A transposição de uma peça de teatro para o cinema já foi tão discutida pela crítica com o passar dos anos que se transformou até mesmo em clichê as qualidades e defeitos que a obra em questão deve possuir. À parte a eficácia do projeto, o que deveria estar sempre em foco é a essência cinematográfica do texto. Ou seja, se ele está apto para uma adaptação às telas sem meramente soar como uma tentativa de produtor em capitalizar em cima de uma produção teatral de êxito.

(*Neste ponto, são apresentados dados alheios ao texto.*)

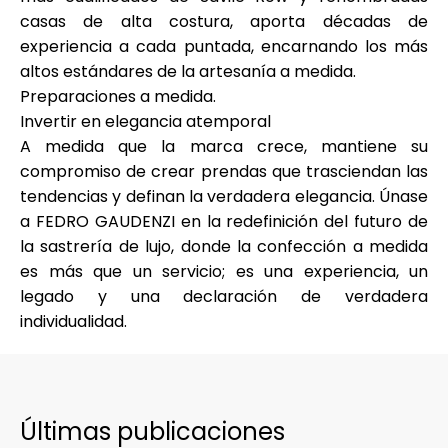
casas de alta costura
, aporta décadas de
experiencia a cada puntada, encarnando los más
altos estándares de la artesanía a medida.
Preparaciones a medida
.
Invertir en elegancia atemporal
A medida que la marca crece, mantiene su
compromiso de crear prendas que trasciendan las
tendencias y definan la verdadera elegancia. Únase
a FEDRO GAUDENZI en la redefinición del futuro de
la sastrería de lujo, donde la confección a medida
es más que un servicio; es una experiencia, un
legado y una declaración de verdadera
individualidad.
Últimas publicaciones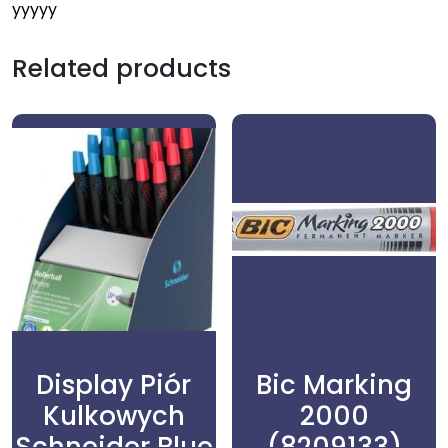
yyyyy
Related products
Display Piór
Bic Marking
Kulkowych
2000
Schneider Blue
(8209133)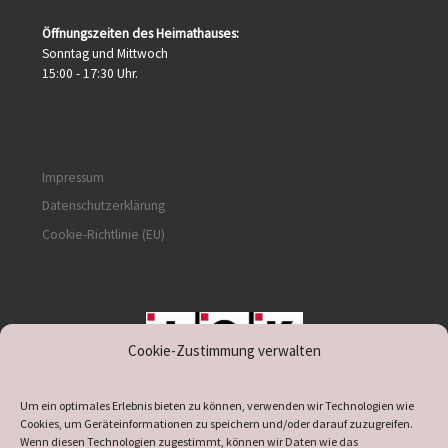
Öffnungszeiten des Heimathauses:
Sonntag und Mittwoch
15:00 - 17:30 Uhr.
Impressum
Datenschutzerklärung
Cookie-Richtlinie (EU)
Cookie-Zustimmung verwalten
unterstützt durch IOK
Um ein optimales Erlebnis bieten zu können, verwenden wir Technologien wie
Cookies, um Geräteinformationen zu speichern und/oder darauf zuzugreifen.
Wenn diesen Technologien zugestimmt, können wir Daten wie das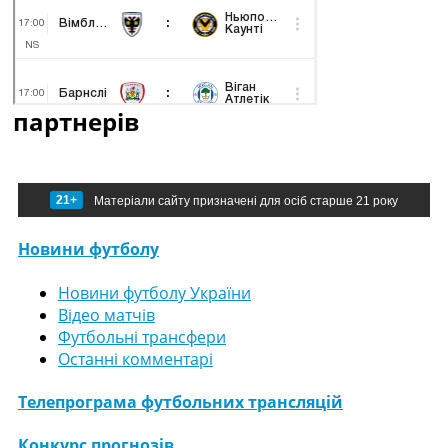
партнерів
21+
Матеріали сайту призначені для осіб старше 21 року
Новини футболу
Новини футболу України
Відео матчів
Футбольні трансфери
Останні комментарі
Телепрограма футбольних трансляцій
Конкурс прогнозів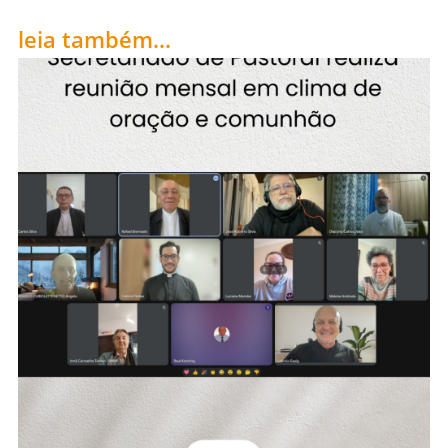
leia também...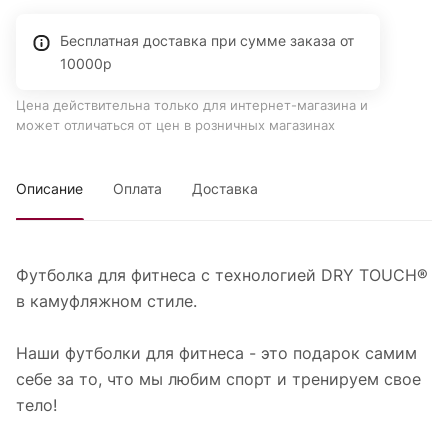
Бесплатная доставка при сумме заказа от
10000р
Цена действительна только для интернет-магазина и
может отличаться от цен в розничных магазинах
Описание
Оплата
Доставка
Футболка для фитнеса с технологией DRY TOUCH®
в камуфляжном стиле.
Наши футболки для фитнеса - это подарок самим
себе за то, что мы любим спорт и тренируем свое
тело!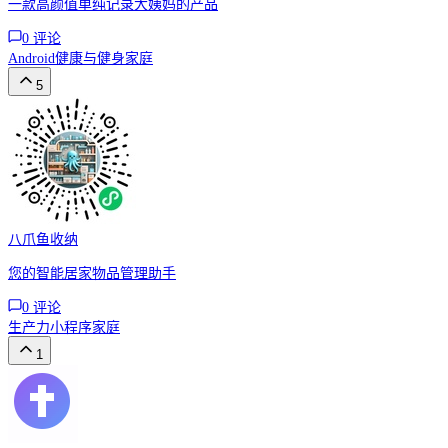
一款高颜值单纯记录大姨妈的产品
0
评论
Android
健康与健身
家庭
5
八爪鱼收纳
您的智能居家物品管理助手
0
评论
生产力
小程序
家庭
1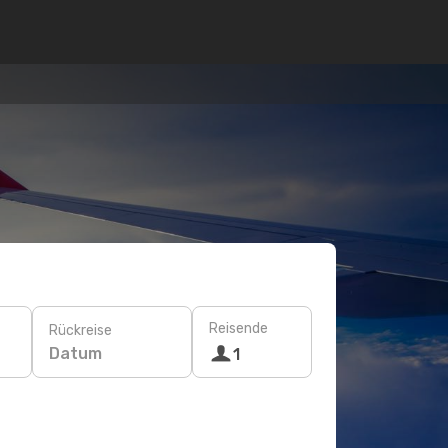
Reisende
Rückreise
Datum
1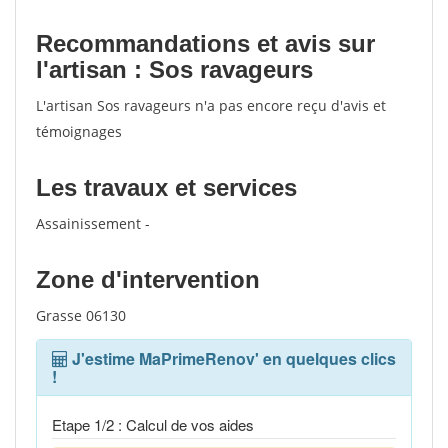
Recommandations et avis sur
l'artisan : Sos ravageurs
L'artisan Sos ravageurs n'a pas encore reçu d'avis et
témoignages
Les travaux et services
Assainissement -
Zone d'intervention
Grasse 06130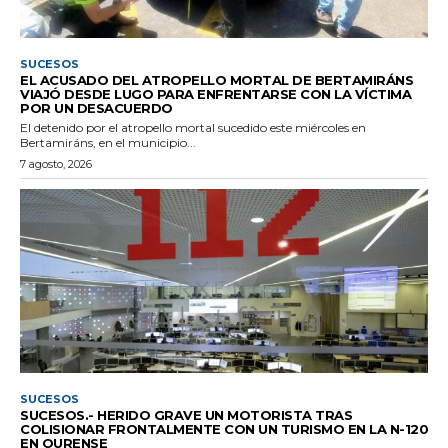
SUCESOS
EL ACUSADO DEL ATROPELLO MORTAL DE BERTAMIRÁNS
VIAJÓ DESDE LUGO PARA ENFRENTARSE CON LA VÍCTIMA
POR UN DESACUERDO
El detenido por el atropello mortal sucedido este miércoles en
Bertamiráns, en el municipio...
7 agosto, 2026
SUCESOS
SUCESOS.- HERIDO GRAVE UN MOTORISTA TRAS
COLISIONAR FRONTALMENTE CON UN TURISMO EN LA N-120
EN OURENSE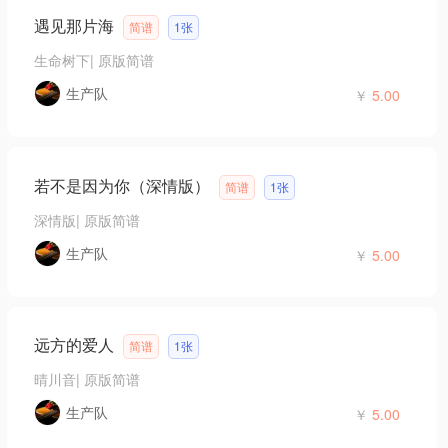
遇见那片海
简谱
1张
生命树下
|
原版简谱
生产队
￥
5.00
若不是因为你（深情版）
简谱
1张
深情版
|
原版简谱
生产队
￥
5.00
远方的爱人
简谱
1张
晴川音
|
原版简谱
生产队
￥
5.00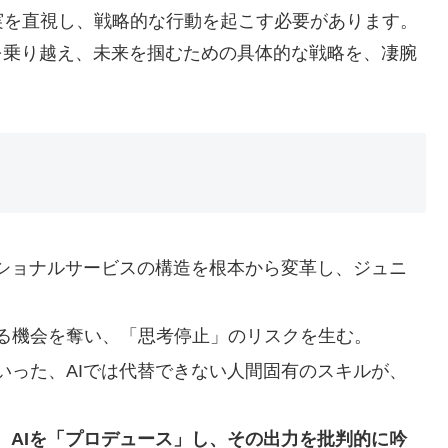
実を直視し、戦略的な行動を起こす必要があります。
を乗り越え、未来を掴むための具体的な戦略を、凄腕
ッショナルサービスの構造を根本から変革し、ジュニ
る機会を奪い、「思考停止」のリスクを生む。
いった、AIでは代替できない人間固有のスキルが、
、
AIを「プロデュース」し、その出力を批判的に吟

John Patrick Shanley é um profissional ligado à palavra e à dramaturgia no sentido mais restrito do termo. Apesar de receber um Oscar de roteiro original logo em sua segunda incursão cinematográfica (Feitiço da Lua, 1987), ele não trilha uma carreira auspiciosa dentro do cinema; é no teatro que ele se realiza e atinge o ápice, em 2004, com a consagração de sua peça Doubt, que foi vencedora do prêmio Pulitzer e do Tony. A sua encenação causou polêmica pelo tema espinhoso da pedofilia em um colégio católico americano. Uma adaptação dela foi realizada no Brasil pelo diretor Bruno Barreto, em 2006, com Dan Stulbach e Regina Braga nos papéis principais. E ao se avaliar a força dramática de sua estrutura percebe-se um interesse real em levar para o cinema um texto que privilegia o confronto de diálogos, mas também que abre espaço para ambiguidade em um caráter puramente imagético. O que faz com que Dúvida (2008) seja, a princípio, uma exceção aos projetos de teatros filmados. Porém, tudo depende da realização, e Shanley resolveu que ele seria o único capaz de fazer uma versão para o cinema de sua peça. Ainda que sua única experiência atrás das câmeras tenha sido na comédia Joe Contra o Vulcão (1990), com Tom Hanks no papel principal. E é, nesse momento, que se faz escolhas: em cinema, como na literatura ou teatro, a abertura de uma porta implica no fechamento de todas as outras. Shanley tem, sem dúvida, um bom texto em mãos, mas, ao mesmo tempo, não consegue enxergar que é o diretor errado para sua execução.
O eixo de Dúvida gira em torno de seu elenco, que deve ser bastante competente para sustentar a força dos diálogos e os inúmeros embates interpretativos. Nesse quesito, o filme não poderia apresentar melhores nomes para a composição de seus personagens atormentados: Philip Seymour Hoffman é um padre progressista e liberal para os padrões da década de 60 e que busca a reflexão em seus fiéis; já Meryl Streep, apesar de soar caricata no início, dá nuances a uma freira retrógrada que zela pela moral e os bons costumes; e a jovem Amy Adams permanece no meio do fogo cruzado entre a fé no homem e o respeito aos superiores. Todos carregam em seus semblantes as incertezas típicas de quem atravessa uma forte crise existencial e que ganha contornos dramáticos no decorrer da ação. É por intermédio do silêncio, do meneio de cabeça e de uma respiração ofegante que os atores transmitem mais sensações do que ao proferirem palavras. Entretanto, tudo aquilo que é construído pelo elenco é diminuído pelas saídas visuais do realizador, que se utiliza do expediente de metáforas frágeis para tentar agregar valor ao drama. Não há nada mais óbvio do que anunciar a presença da natureza e assim indicar ao espectador a turbulência pelas quais atravessam os personagens. E Shanley faz isso mais de uma vez ao insistir no vento e na chuva para anunciar mudança. Isso ainda é embalado pelo acompanhamento da trilha sonora. É como se o diretor precisasse interceder para demonstrar seu pulso e sua presença cênica, como na lâmpada que estoura em duas ocasiões drásticas e o telefone que insiste em tocar no momento de uma discussão. Além de ilustrar literalmente um sermão em forma de parábola.
O tema da pedofilia parece assim se diluir em meio a uma simples pendenga pessoal. Ao salientar a sua presença, o cineasta John Patrick destitui seu material da pujança do texto escrito. Dessa forma, chama somente a atenção para uma investigação interna a respeito do envolvimento entre um padre e um aluno enquanto que Dúvida versa mesmo sobre a identidade e a fé em cada ato ou pensamento de um indivíduo. Não numa tentativa de se espalhar pistas, como o plano em que o padre abraça carinhosamente o aluno, e procurar culpados.
# DÚVIDA (DOUBT)
EUA, 2008
Direção e Roteiro: JOHN PATRICK SHANLEY
Fotografia: ROGER DEAKINS
Montagem: DANE COLLIER e DYLAN TICHENOR
Elenco: MERYL STREEP, PHILIP SEYMOUR HOFFMAN, AMY ADAMS, VIOLA DAVIS.